#### Provided information

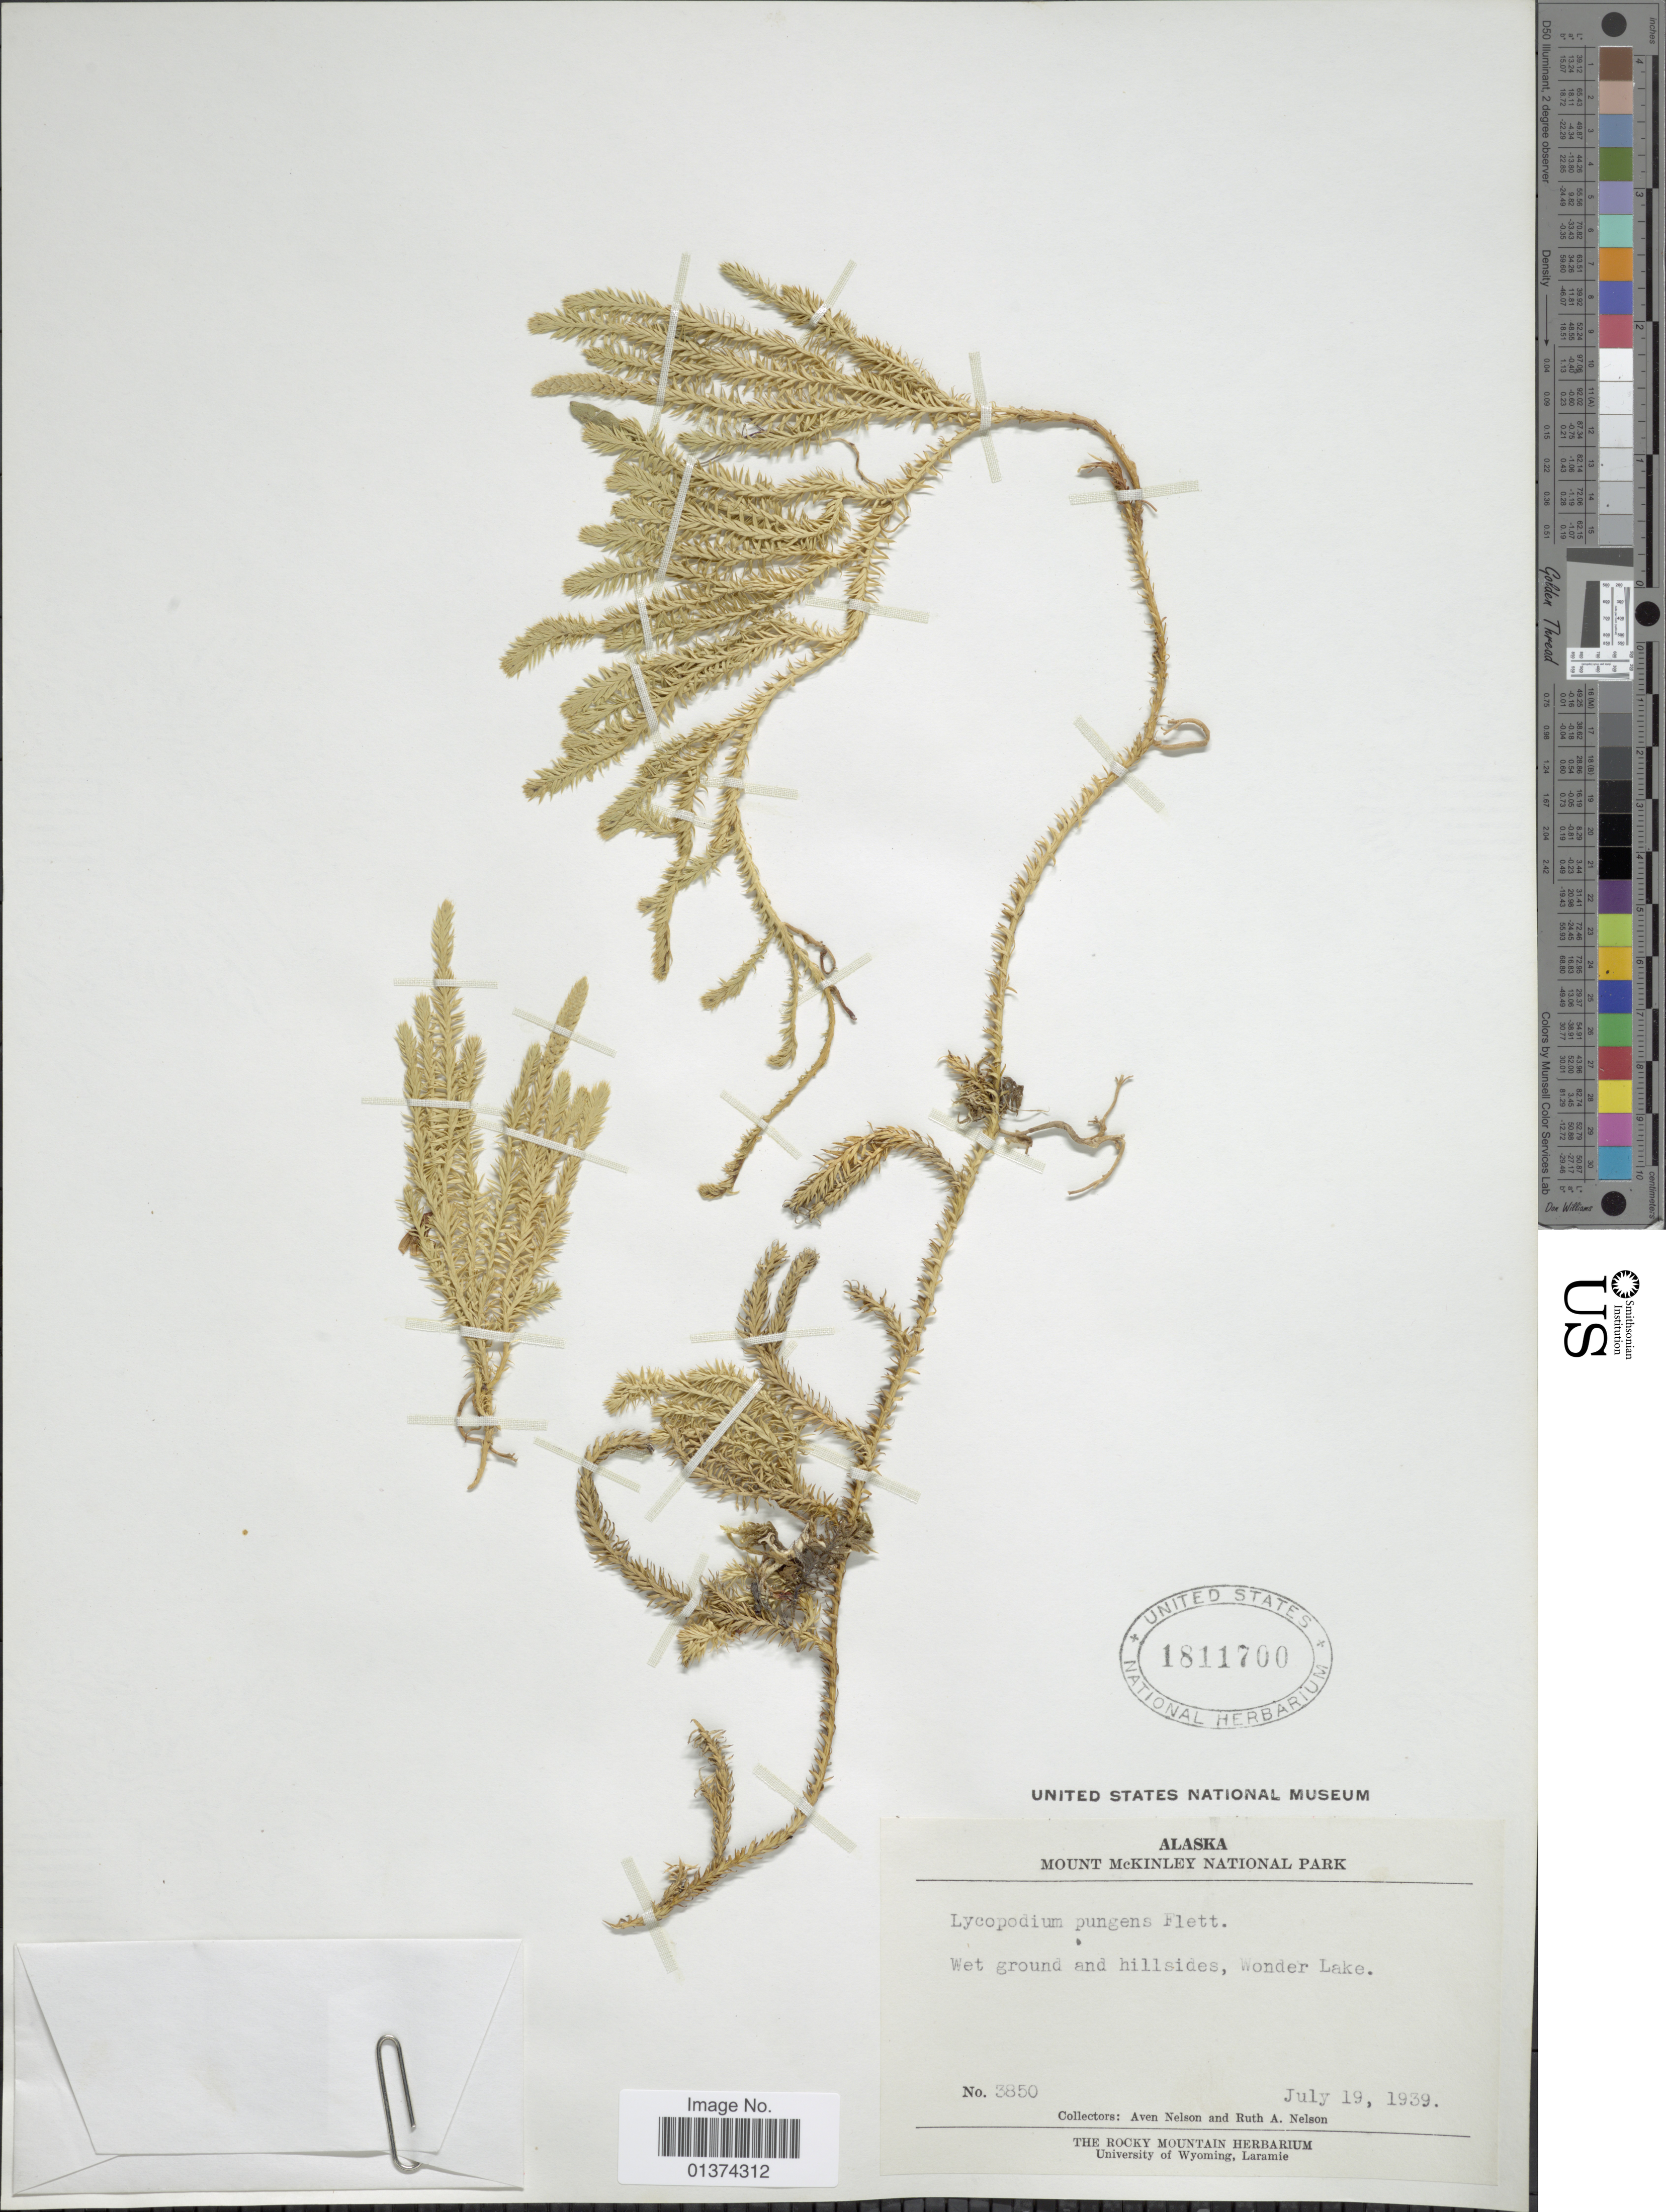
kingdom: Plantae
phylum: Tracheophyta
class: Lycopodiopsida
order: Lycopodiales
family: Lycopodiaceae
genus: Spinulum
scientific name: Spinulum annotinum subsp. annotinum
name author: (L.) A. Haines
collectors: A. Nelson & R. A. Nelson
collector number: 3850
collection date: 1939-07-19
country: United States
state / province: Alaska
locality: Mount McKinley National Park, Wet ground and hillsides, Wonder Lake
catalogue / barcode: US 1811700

########

(What is expected) Update these lines by changing "collection date" to "date collected" and leaving everything else as it is. Leave the picture out of your answer.

(Written solution)
kingdom: Plantae
phylum: Tracheophyta
class: Lycopodiopsida
order: Lycopodiales
family: Lycopodiaceae
genus: Spinulum
scientific name: Spinulum annotinum subsp. annotinum
name author: (L.) A. Haines
collectors: A. Nelson & R. A. Nelson
collector number: 3850
date collected: 1939-07-19
country: United States
state / province: Alaska
locality: Mount McKinley National Park, Wet ground and hillsides, Wonder Lake
catalogue / barcode: US 1811700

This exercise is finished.